I can get it to work like this, but it seems like losing the ability of passing in the unittest instance in the arguments. Any advise will be super appreciated. Thanks!
@it.should('do something')
@mock.patch('my.package.lib.b')
@mock.patch('my.package.lib.a')
def test(a, b):
pass
So we know that decorator order matters and none of these work:
@it.should('do something')
@mock.patch('datetime.date')
@mock.patch('datetime.time')
def test_1(date, time, case):
pass
@mock.patch('datetime.time')
@mock.patch('datetime.date')
@it.should('do something')
def test_2(case, date, time):
pass
because of the way patch
and should
are implemented. Both libraries make some assumptions about what the resulting decorated function will be so it's not possible to directly pass a result of decoration from one to the other.
But we can make a fix for that from the outside using an "adapter" decorator:
import mock
import nose2.tools
def fix_case(f):
def test(case):
f(case=case)
return test
with nose2.tools.such.A('system') as it:
@it.should('do something')
@fix_case
@mock.patch('datetime.time')
@mock.patch('datetime.date')
def test_3(date, time, case=None):
print(date, time, case)
it.createTests(globals())
Now this works and results in:
$ nose2 -v
test 0000: should do something (tests.test_nose2_such.A system) ...
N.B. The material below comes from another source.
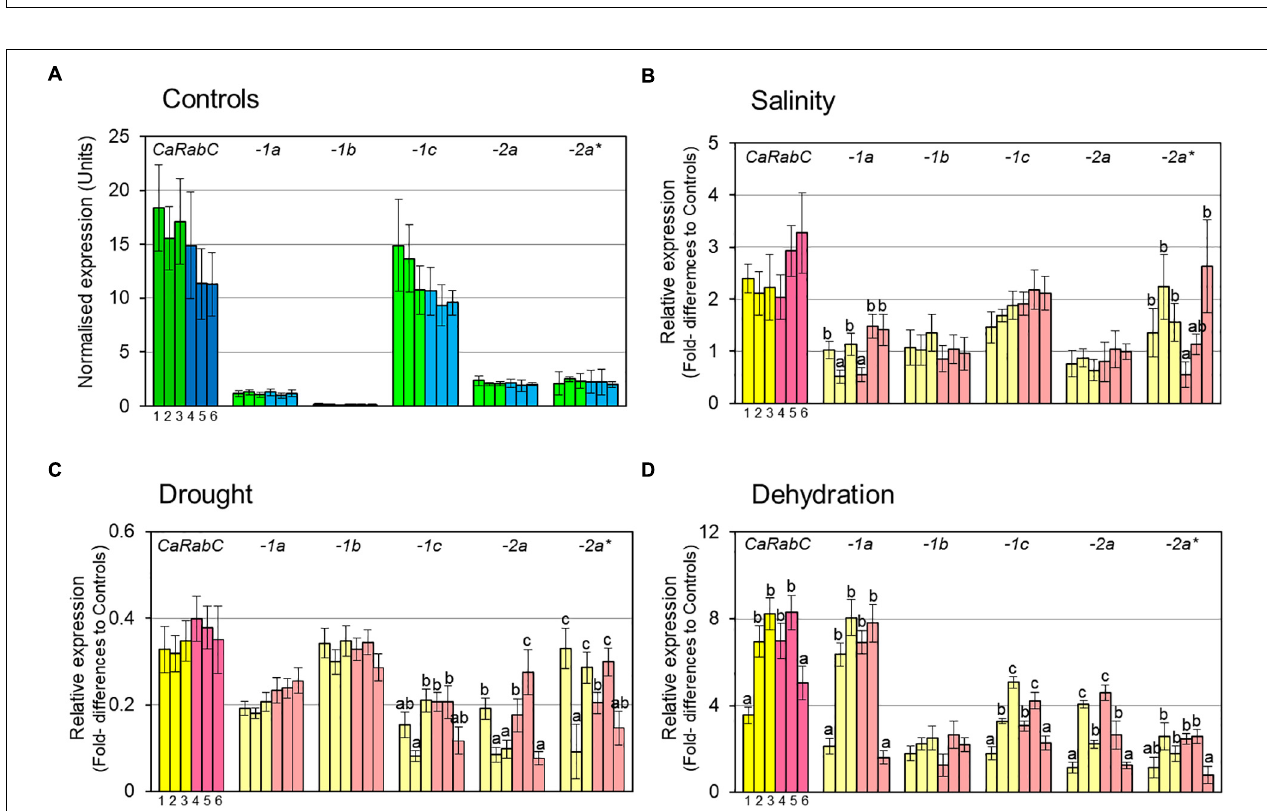
FIGURE 3 | RT-qPCR analysis of CaRabC gene family expression in chickpea leaves: (A) In favorable, non-stressed conditions (Controls) for 3 Kabuli and 3 Desi (dark green and dark blue, respectively); and the relative gene expression compared to Controls under: (B) Gradual salt stress application, 150 mM NaCl, 7 days; (C) Slowly developing drought in pots with soil, 12 days; and (D) Rapid dehydration of detached leaves, 6 h, room temperature. All isoforms of CaRabC gene combined (darker colors) and the five separate isoforms (lighter colors) of the CaRabC-1a , -1b , -1c , -2a and -2a ∗ (for corresponding gene family) were analyzed separately. Each set contained six chickpea accessions, including three Kabuli ecotypes, shown in yellow ( 1 , Yubileiny; 2 , ICC-7255; and 3 , ICC-4841), and three Desi ecotypes, shown in pink ( 4 , ICC-1392; 5 , ICC-4918; and 6 , ICC-12726). Data were normalized using an average for two reference genes, calculated with ANOVA, and are presented as means for three biological and two technical replicates ± SE, shown as error bars. Significant differences (at least for P > 0.95) for each gene isoform and within each set of chickpea accessions are shown by different letters according to ANOVA tests.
(<MagicMock name='date' id='4334752592'>, <MagicMock name='time' id='4334762000'>,
<tests.test_nose2_such.A system testMethod=test 0000: should do something>)
ok
----------------------------------------------------------------------
Ran 1 test in 0.001s
OK
This is rather quick and dirty but get's the job done. I'll see if I can improve upon this and make it nicer.